**EXERCISE BRIEF:**
For the entries below, how many lines contain the word "Protein"? Reply with the number and nothing else.

Saved entries
= = = =
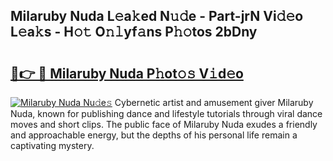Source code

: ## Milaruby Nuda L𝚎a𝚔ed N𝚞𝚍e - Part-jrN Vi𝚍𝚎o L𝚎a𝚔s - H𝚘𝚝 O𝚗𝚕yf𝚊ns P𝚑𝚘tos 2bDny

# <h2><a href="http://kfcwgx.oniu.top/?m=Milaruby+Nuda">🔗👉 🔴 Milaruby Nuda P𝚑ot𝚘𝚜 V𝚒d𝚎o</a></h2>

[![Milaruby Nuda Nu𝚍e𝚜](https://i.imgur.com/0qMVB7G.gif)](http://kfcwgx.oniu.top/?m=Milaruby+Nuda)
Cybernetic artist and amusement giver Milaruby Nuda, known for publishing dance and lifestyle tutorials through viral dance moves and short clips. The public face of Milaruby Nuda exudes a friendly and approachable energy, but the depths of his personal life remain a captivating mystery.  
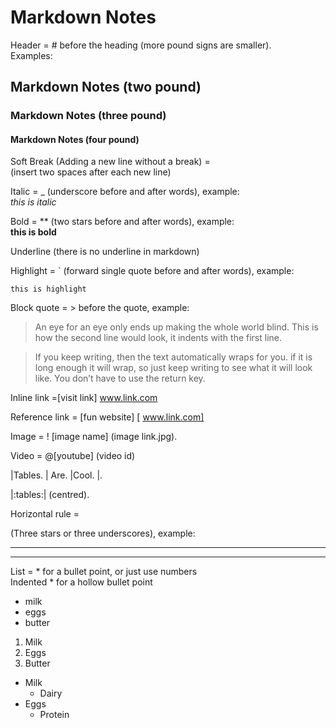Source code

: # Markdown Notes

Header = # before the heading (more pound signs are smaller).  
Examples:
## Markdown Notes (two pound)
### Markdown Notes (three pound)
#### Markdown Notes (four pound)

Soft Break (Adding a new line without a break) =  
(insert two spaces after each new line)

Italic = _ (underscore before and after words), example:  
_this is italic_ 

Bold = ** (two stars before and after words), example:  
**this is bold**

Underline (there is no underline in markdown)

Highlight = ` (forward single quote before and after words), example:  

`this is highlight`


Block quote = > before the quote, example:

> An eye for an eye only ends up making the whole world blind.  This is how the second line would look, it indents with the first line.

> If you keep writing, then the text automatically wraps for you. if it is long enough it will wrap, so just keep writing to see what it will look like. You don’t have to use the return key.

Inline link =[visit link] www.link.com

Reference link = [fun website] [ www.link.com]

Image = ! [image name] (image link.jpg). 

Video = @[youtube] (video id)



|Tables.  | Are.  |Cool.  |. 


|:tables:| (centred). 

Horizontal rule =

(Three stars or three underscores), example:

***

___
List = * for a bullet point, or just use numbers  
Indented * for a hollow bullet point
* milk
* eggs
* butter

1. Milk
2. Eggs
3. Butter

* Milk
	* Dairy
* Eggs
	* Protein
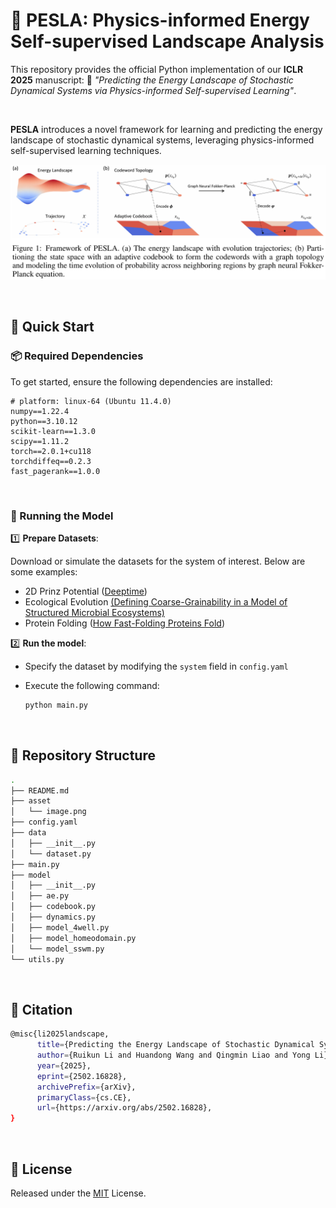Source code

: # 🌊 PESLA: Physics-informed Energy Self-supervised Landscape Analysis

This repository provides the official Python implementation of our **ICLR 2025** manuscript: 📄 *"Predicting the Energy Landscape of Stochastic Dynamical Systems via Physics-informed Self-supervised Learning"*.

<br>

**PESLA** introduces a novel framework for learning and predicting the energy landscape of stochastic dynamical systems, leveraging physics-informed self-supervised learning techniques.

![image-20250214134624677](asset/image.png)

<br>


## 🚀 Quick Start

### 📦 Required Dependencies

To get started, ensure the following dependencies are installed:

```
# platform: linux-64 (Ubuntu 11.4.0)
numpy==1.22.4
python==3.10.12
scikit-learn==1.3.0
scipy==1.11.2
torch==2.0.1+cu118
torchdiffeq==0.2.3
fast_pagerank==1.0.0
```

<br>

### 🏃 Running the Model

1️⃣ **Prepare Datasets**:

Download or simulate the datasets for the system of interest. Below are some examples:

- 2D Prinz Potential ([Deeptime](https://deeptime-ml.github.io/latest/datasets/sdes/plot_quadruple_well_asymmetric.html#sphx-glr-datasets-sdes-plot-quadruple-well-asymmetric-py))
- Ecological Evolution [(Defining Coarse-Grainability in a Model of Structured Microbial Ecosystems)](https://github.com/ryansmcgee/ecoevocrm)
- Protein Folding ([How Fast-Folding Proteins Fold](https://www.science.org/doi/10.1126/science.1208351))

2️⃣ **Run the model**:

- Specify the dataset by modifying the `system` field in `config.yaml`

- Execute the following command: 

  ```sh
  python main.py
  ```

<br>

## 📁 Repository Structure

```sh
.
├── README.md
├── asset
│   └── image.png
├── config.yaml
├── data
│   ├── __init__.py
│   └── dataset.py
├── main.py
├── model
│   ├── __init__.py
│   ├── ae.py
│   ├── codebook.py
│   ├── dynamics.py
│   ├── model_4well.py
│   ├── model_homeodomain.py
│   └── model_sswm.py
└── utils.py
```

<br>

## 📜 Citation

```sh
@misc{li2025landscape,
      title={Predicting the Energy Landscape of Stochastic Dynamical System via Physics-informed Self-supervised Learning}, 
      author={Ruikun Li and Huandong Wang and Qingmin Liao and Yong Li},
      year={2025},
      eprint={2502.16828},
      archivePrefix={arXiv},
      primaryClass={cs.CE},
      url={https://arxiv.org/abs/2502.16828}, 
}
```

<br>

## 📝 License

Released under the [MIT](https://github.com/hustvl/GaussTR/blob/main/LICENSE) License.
= = = =
**RESPONSE BELOW:**
2